Word for word, restate each of the records below.

BEGIN Entries shown

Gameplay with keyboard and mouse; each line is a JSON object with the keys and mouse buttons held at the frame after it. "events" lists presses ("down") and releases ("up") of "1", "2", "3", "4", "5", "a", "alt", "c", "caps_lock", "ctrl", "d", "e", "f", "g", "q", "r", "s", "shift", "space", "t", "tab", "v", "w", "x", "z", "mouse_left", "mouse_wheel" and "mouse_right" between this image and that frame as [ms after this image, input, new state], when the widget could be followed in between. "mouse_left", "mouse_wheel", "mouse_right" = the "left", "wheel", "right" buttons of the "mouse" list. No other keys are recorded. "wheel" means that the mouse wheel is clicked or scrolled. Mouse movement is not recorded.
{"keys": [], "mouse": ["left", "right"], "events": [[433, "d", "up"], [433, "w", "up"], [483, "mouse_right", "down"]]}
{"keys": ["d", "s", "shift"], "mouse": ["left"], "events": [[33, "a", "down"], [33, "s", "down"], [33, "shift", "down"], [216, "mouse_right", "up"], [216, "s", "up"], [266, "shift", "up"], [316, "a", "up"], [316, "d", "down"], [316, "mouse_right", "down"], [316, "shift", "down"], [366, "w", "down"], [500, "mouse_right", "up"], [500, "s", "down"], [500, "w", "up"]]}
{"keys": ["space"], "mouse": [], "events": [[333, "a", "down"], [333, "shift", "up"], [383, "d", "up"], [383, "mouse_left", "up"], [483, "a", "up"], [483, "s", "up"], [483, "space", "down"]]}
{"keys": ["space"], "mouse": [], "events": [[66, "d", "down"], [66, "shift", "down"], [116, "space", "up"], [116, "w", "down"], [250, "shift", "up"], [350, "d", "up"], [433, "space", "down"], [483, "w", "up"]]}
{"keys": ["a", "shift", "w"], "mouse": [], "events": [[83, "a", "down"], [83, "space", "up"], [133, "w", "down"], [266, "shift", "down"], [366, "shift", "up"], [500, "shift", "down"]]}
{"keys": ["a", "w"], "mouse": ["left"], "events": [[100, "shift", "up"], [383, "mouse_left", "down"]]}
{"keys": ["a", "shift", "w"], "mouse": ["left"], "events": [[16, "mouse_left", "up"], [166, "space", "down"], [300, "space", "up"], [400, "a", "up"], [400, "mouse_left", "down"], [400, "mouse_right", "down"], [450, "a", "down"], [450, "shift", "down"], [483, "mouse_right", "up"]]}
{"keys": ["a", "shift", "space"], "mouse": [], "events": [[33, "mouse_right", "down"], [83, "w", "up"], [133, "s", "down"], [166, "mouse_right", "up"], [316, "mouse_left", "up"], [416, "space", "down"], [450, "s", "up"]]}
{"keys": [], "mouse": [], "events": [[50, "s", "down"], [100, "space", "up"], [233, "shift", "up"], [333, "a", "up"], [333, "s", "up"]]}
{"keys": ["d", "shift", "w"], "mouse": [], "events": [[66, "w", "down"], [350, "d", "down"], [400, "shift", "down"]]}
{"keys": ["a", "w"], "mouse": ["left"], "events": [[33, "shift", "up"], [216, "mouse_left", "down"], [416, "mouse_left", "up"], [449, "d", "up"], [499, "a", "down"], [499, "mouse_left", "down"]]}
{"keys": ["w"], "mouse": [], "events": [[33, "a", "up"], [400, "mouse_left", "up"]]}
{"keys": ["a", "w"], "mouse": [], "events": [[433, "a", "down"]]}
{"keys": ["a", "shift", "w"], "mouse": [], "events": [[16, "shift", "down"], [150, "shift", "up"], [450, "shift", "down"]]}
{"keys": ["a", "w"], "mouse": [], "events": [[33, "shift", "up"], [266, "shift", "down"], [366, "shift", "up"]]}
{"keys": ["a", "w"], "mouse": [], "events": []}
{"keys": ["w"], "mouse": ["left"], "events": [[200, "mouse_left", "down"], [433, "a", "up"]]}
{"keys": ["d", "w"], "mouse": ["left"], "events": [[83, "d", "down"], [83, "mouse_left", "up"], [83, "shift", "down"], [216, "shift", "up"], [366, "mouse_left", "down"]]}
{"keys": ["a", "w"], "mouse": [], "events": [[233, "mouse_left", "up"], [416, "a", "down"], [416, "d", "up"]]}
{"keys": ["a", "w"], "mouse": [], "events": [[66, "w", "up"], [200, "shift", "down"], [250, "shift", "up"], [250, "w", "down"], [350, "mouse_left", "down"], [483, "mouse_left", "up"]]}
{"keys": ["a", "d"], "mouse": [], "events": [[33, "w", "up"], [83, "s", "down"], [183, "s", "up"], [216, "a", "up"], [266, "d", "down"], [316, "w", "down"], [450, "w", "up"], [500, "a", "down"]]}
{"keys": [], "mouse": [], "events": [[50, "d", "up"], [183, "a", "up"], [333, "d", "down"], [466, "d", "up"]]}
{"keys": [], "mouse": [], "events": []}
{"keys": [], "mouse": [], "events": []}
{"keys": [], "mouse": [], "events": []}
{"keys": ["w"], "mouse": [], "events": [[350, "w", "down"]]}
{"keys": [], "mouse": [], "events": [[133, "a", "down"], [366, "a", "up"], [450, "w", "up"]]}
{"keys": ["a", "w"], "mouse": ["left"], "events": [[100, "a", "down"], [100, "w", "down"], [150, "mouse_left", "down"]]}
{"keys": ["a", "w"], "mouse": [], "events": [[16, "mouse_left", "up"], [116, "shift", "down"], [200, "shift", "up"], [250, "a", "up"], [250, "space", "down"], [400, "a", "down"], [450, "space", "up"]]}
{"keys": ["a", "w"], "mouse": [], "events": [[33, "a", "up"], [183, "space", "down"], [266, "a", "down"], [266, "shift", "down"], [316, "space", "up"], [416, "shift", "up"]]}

END Entries shown

* Result for this task
Gameplay with keyboard and mouse; each line is a JSON object with the keys and mouse buttons held at the frame after it. "events" lists presses ("down") and releases ("up") of "1", "2", "3", "4", "5", "a", "alt", "c", "caps_lock", "ctrl", "d", "e", "f", "g", "q", "r", "s", "shift", "space", "t", "tab", "v", "w", "x", "z", "mouse_left", "mouse_wheel" and "mouse_right" between this image and that frame as [ms after this image, input, new state], when the widget could be followed in between. "mouse_left", "mouse_wheel", "mouse_right" = the "left", "wheel", "right" buttons of the "mouse" list. No other keys are recorded. "wheel" means that the mouse wheel is clicked or scrolled. Mouse movement is not recorded.
{"keys": [], "mouse": ["left", "right"], "events": [[433, "d", "up"], [433, "w", "up"], [483, "mouse_right", "down"]]}
{"keys": ["d", "s", "shift"], "mouse": ["left"], "events": [[33, "a", "down"], [33, "s", "down"], [33, "shift", "down"], [216, "mouse_right", "up"], [216, "s", "up"], [266, "shift", "up"], [316, "a", "up"], [316, "d", "down"], [316, "mouse_right", "down"], [316, "shift", "down"], [366, "w", "down"], [500, "mouse_right", "up"], [500, "s", "down"], [500, "w", "up"]]}
{"keys": ["space"], "mouse": [], "events": [[333, "a", "down"], [333, "shift", "up"], [383, "d", "up"], [383, "mouse_left", "up"], [483, "a", "up"], [483, "s", "up"], [483, "space", "down"]]}
{"keys": ["space"], "mouse": [], "events": [[66, "d", "down"], [66, "shift", "down"], [116, "space", "up"], [116, "w", "down"], [250, "shift", "up"], [350, "d", "up"], [433, "space", "down"], [483, "w", "up"]]}
{"keys": ["a", "shift", "w"], "mouse": [], "events": [[83, "a", "down"], [83, "space", "up"], [133, "w", "down"], [266, "shift", "down"], [366, "shift", "up"], [500, "shift", "down"]]}
{"keys": ["a", "w"], "mouse": ["left"], "events": [[100, "shift", "up"], [383, "mouse_left", "down"]]}
{"keys": ["a", "shift", "w"], "mouse": ["left"], "events": [[16, "mouse_left", "up"], [166, "space", "down"], [300, "space", "up"], [400, "a", "up"], [400, "mouse_left", "down"], [400, "mouse_right", "down"], [450, "a", "down"], [450, "shift", "down"], [483, "mouse_right", "up"]]}
{"keys": ["a", "shift", "space"], "mouse": [], "events": [[33, "mouse_right", "down"], [83, "w", "up"], [133, "s", "down"], [166, "mouse_right", "up"], [316, "mouse_left", "up"], [416, "space", "down"], [450, "s", "up"]]}
{"keys": [], "mouse": [], "events": [[50, "s", "down"], [100, "space", "up"], [233, "shift", "up"], [333, "a", "up"], [333, "s", "up"]]}
{"keys": ["d", "shift", "w"], "mouse": [], "events": [[66, "w", "down"], [350, "d", "down"], [400, "shift", "down"]]}
{"keys": ["a", "w"], "mouse": ["left"], "events": [[33, "shift", "up"], [216, "mouse_left", "down"], [416, "mouse_left", "up"], [449, "d", "up"], [499, "a", "down"], [499, "mouse_left", "down"]]}
{"keys": ["w"], "mouse": [], "events": [[33, "a", "up"], [400, "mouse_left", "up"]]}
{"keys": ["a", "w"], "mouse": [], "events": [[433, "a", "down"]]}
{"keys": ["a", "shift", "w"], "mouse": [], "events": [[16, "shift", "down"], [150, "shift", "up"], [450, "shift", "down"]]}
{"keys": ["a", "w"], "mouse": [], "events": [[33, "shift", "up"], [266, "shift", "down"], [366, "shift", "up"]]}
{"keys": ["a", "w"], "mouse": [], "events": []}
{"keys": ["w"], "mouse": ["left"], "events": [[200, "mouse_left", "down"], [433, "a", "up"]]}
{"keys": ["d", "w"], "mouse": ["left"], "events": [[83, "d", "down"], [83, "mouse_left", "up"], [83, "shift", "down"], [216, "shift", "up"], [366, "mouse_left", "down"]]}
{"keys": ["a", "w"], "mouse": [], "events": [[233, "mouse_left", "up"], [416, "a", "down"], [416, "d", "up"]]}
{"keys": ["a", "w"], "mouse": [], "events": [[66, "w", "up"], [200, "shift", "down"], [250, "shift", "up"], [250, "w", "down"], [350, "mouse_left", "down"], [483, "mouse_left", "up"]]}
{"keys": ["a", "d"], "mouse": [], "events": [[33, "w", "up"], [83, "s", "down"], [183, "s", "up"], [216, "a", "up"], [266, "d", "down"], [316, "w", "down"], [450, "w", "up"], [500, "a", "down"]]}
{"keys": [], "mouse": [], "events": [[50, "d", "up"], [183, "a", "up"], [333, "d", "down"], [466, "d", "up"]]}
{"keys": [], "mouse": [], "events": []}
{"keys": [], "mouse": [], "events": []}
{"keys": [], "mouse": [], "events": []}
{"keys": ["w"], "mouse": [], "events": [[350, "w", "down"]]}
{"keys": [], "mouse": [], "events": [[133, "a", "down"], [366, "a", "up"], [450, "w", "up"]]}
{"keys": ["a", "w"], "mouse": ["left"], "events": [[100, "a", "down"], [100, "w", "down"], [150, "mouse_left", "down"]]}
{"keys": ["a", "w"], "mouse": [], "events": [[16, "mouse_left", "up"], [116, "shift", "down"], [200, "shift", "up"], [250, "a", "up"], [250, "space", "down"], [400, "a", "down"], [450, "space", "up"]]}
{"keys": ["a", "w"], "mouse": [], "events": [[33, "a", "up"], [183, "space", "down"], [266, "a", "down"], [266, "shift", "down"], [316, "space", "up"], [416, "shift", "up"]]}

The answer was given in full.